Wichtige Tipps für sicheren Schulweg
BEZIRK VÖCKLABRUCK. Eltern überwachen jeden Schritt, den ihre Kinder in die Selbständigkeit machen mit Argusaugen. Und eine besonders wichtige Etappe stellen dabei die Einschulung und der damit verbundene Weg zur Schule dar.

„Gehen sie die Strecke zuerst gemeinsam mit ihrem Kind ab und weisen sie dabei auf mögliche Gefahrenstellen, über die auch ein sicherer Schulweg verfügt, hin“, so Chefinspektor Michael Saler vom Verkehrsreferat der Bezirkspolizei.
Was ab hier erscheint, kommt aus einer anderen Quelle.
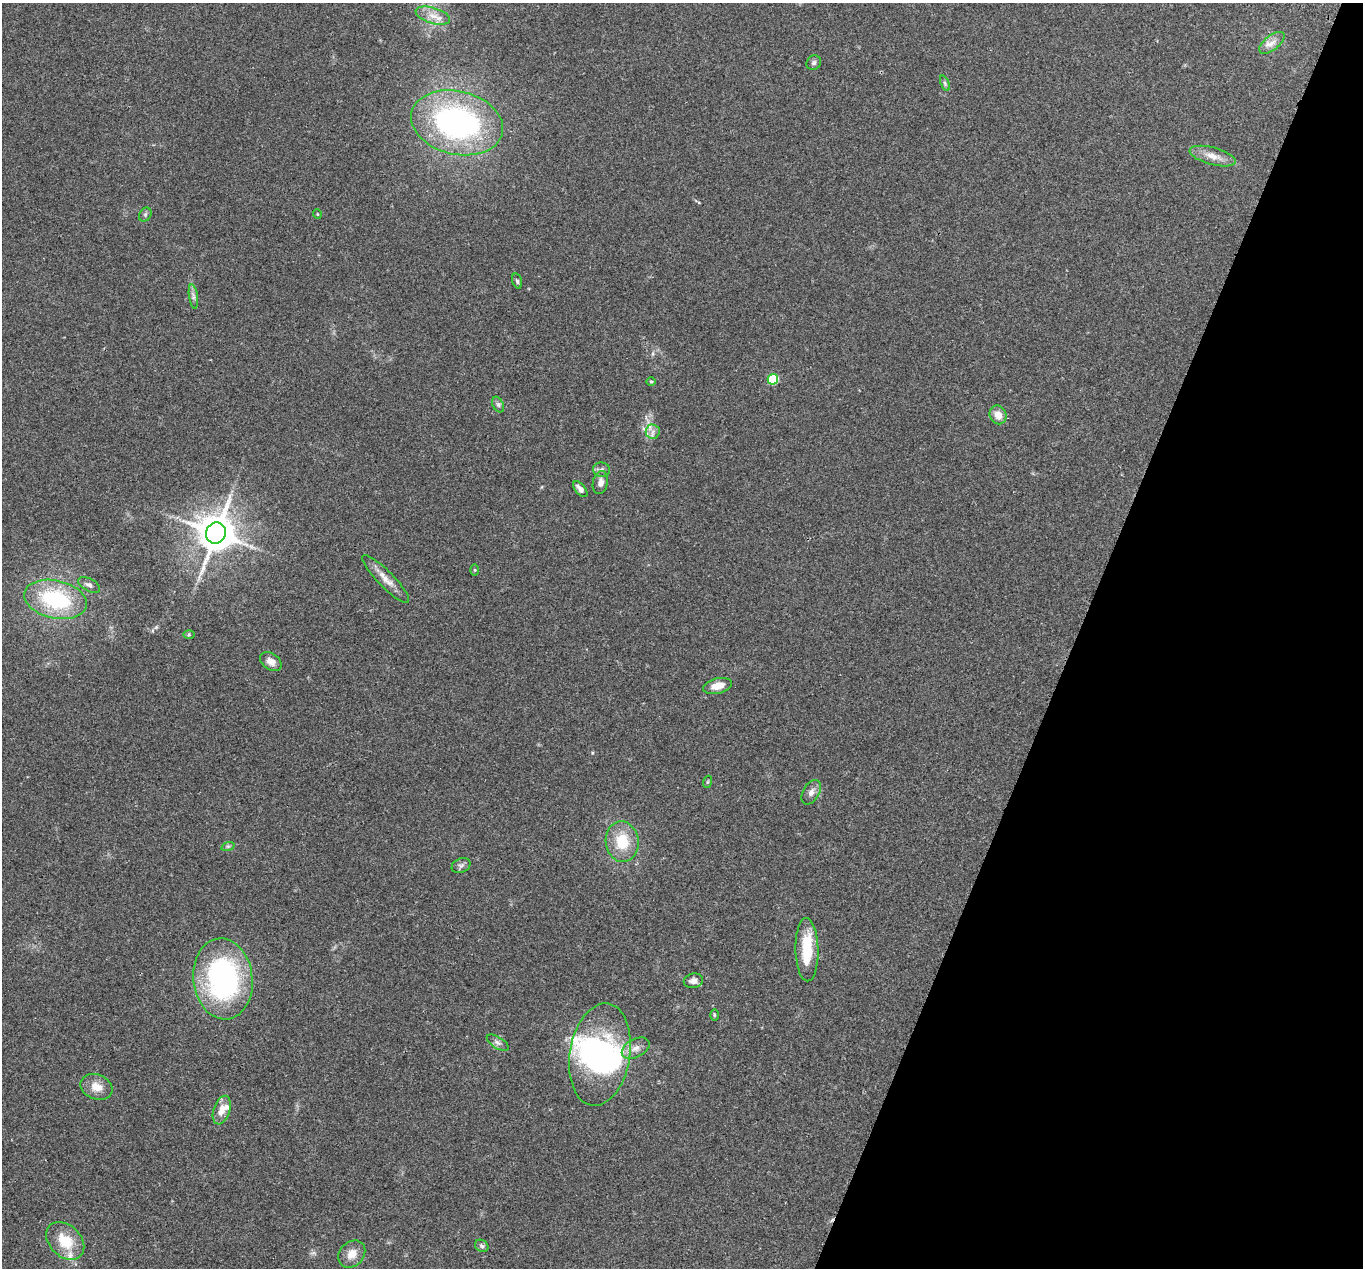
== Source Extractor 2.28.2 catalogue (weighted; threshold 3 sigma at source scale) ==
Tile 8 of 4 x 4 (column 4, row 2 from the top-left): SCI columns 4111-5471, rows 2722-3987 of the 5499 x 5574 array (HDU 1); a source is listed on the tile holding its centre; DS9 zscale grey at full resolution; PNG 1365 x 1270 px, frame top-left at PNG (2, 3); each listed source drawn as its Kron ellipse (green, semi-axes under 4 px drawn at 4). Shown black and unused: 21% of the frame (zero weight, under 2 of 3 exposures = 3% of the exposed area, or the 3 px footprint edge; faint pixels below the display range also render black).
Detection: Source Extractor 2.28.2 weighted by HDU 2 'WHT'; one run over the whole footprint, this tile lists its part. Background 0.0941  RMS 0.0088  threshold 0.0396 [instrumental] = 3 sigma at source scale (4.5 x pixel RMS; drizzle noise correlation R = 1.50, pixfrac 1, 0.05/0.05 arcsec/px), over >= 5 px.
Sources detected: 48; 3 inside a brighter object's white glare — neither listed nor drawn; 2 inside a brighter listed object's ellipse — not listed separately; the other 43 listed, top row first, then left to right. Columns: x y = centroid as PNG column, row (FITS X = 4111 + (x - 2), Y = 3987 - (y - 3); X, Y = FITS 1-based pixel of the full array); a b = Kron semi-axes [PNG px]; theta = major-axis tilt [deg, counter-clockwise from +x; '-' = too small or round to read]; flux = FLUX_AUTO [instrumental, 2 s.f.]
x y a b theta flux
433 16 18 8 -16 8.7
1272 43 15 7 38 5.9
814 63 8 7 - 2
945 83 8 4 -67 1.6
457 123 47 31 -13 200
1213 156 24 8 -15 9.6
145 214 7 5 55 1.6
317 214 5 3 - 0.68
517 281 8 4 -73 1.6
193 296 12 4 -81 2.8
773 379 5 5 - 48
651 381 5 3 - 0.88
498 405 8 5 -63 2.3
998 415 9 8 - 7.8
653 431 7 7 - 3.7
601 470 8 7 - 2.9
600 482 12 7 77 5.1
580 489 9 5 -49 4.5
216 533 11 10 - 2400
475 570 6 4 -89 0.97
386 579 32 8 -46 9.6
89 585 12 6 -29 3.1
55 599 32 19 -13 77
189 635 6 4 0 1.1
271 662 12 8 -36 5.9
717 686 15 7 12 9.5
707 782 6 4 70 1
811 792 13 8 60 4.7
622 842 20 16 -83 26
228 846 7 4 18 1.6
461 866 10 7 24 2.8
807 950 32 11 -89 30
223 979 41 29 -83 160
693 981 10 7 9 4
714 1015 6 4 -89 1
498 1043 12 5 -32 2.9
636 1048 15 9 28 6.7
600 1055 52 30 81 120
96 1087 16 12 -22 10
222 1110 15 8 72 8.8
65 1241 22 15 -44 23
482 1246 7 5 -33 2.1
352 1254 15 12 46 9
Mithilfe von Zebrastreifen können Kinder auf dem Schulweg leichter die Fahrbahn überqueren, breite Gehwege sorgen für mehr Sicherheit, Schülerlotsen tragen zur Schulwegsicherung bei. Ein sicherer Schulweg ist nur die halbe Miete. Übung macht den Meister. Daher sollten Eltern frühzeitig anfangen, die wichtigsten Vorschriften zu vermitteln und ihre Umsetzung trainieren.
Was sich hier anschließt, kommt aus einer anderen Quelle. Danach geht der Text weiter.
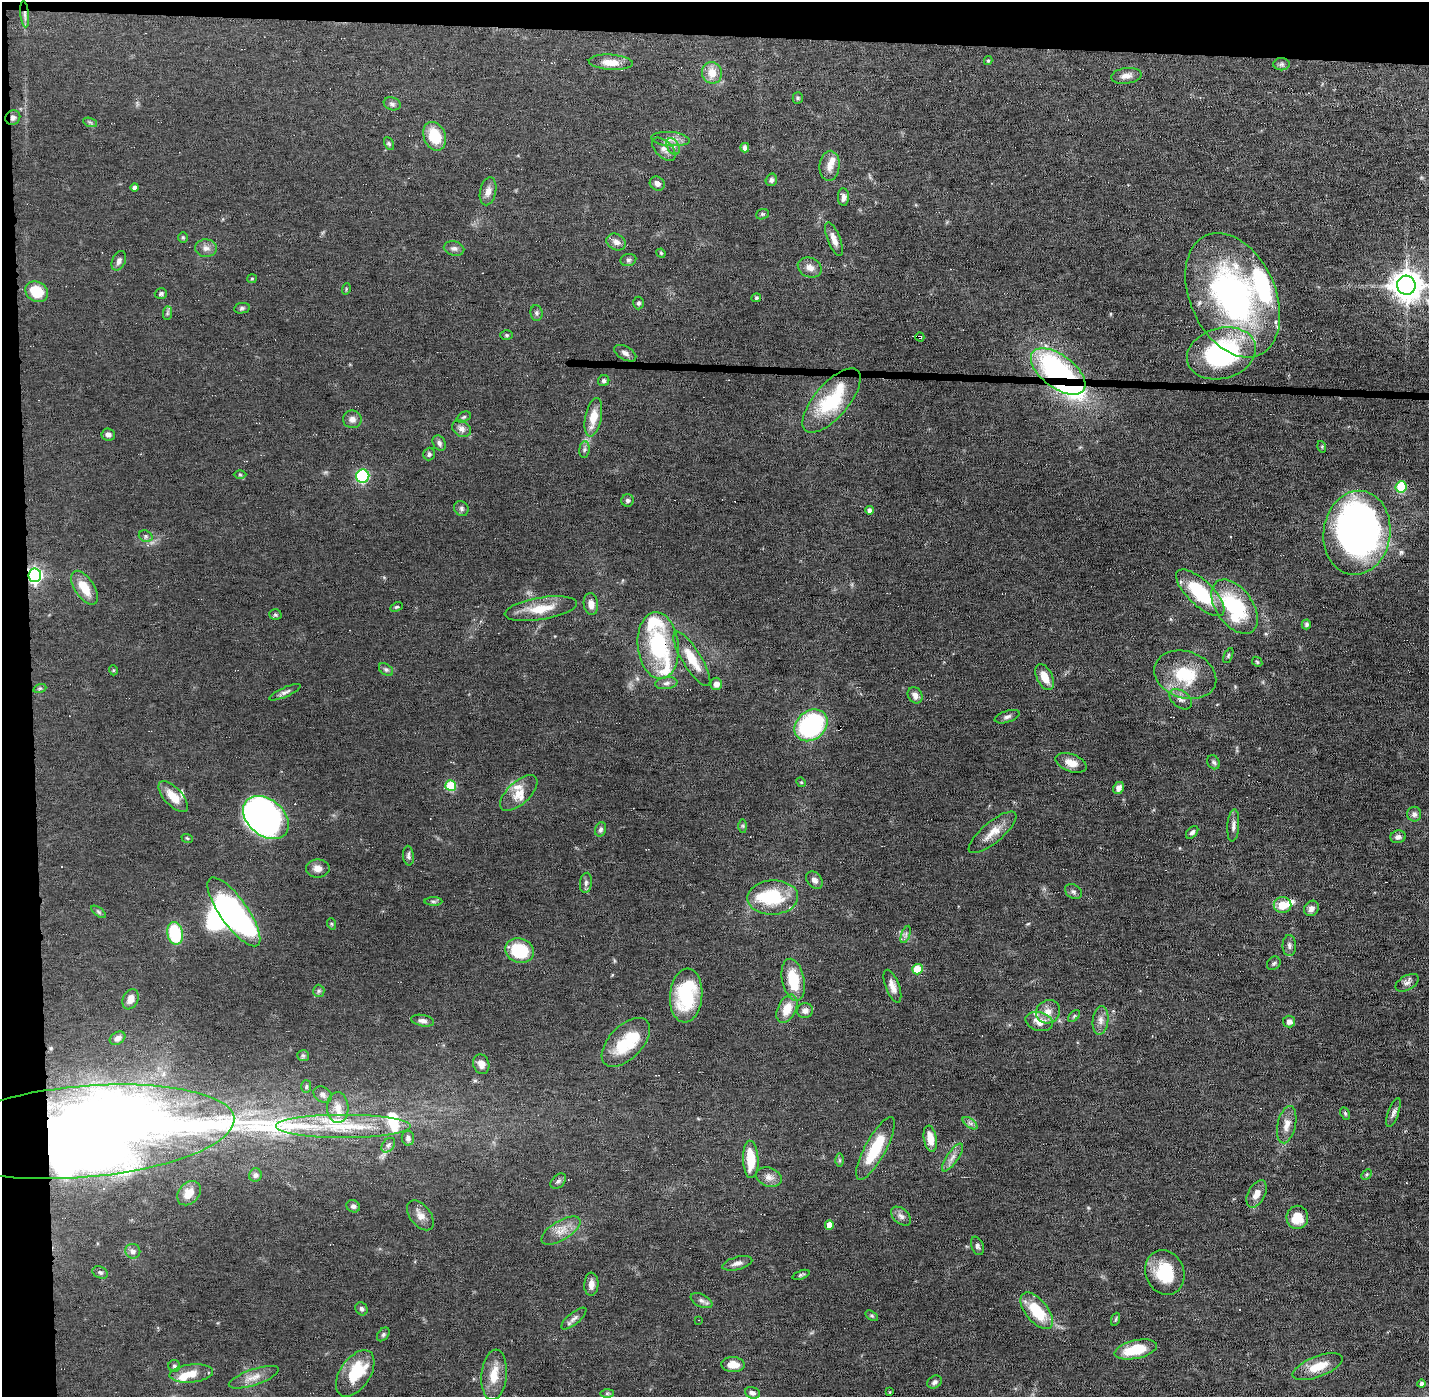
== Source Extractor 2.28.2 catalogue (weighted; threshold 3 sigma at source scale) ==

Dazu gibt es vom Verkehrsministerium zehn gute Tipps für einen sicheren Schulweg. Diese Tipps sind auf der Homepage des Ministeriums unter www.bmvit.gv.at zu finden.
Sichtbare Kleidung
Saler weist auf die Wichtigkeit der gut sichtbaren Kleidung bei den Kindern hin. Die Eltern sollen ein Augenmerk darauf haben, dass Schultaschen mit reflektierendem Material ausgestattet sind. „Insbesondere Schulanfänger, aber auch Volksschulkinder der höheren Klassen, sollten die vom Land Oberösterreich und dem Zivilschutzverband zur Verfügung gestellten Kinderschutzwesten tragen.“ Gerade in der nun beginnenden Herbstzeit könne die Kinderschutzweste lebensrettend sein, ist der Verkehrsexperte überzeugt.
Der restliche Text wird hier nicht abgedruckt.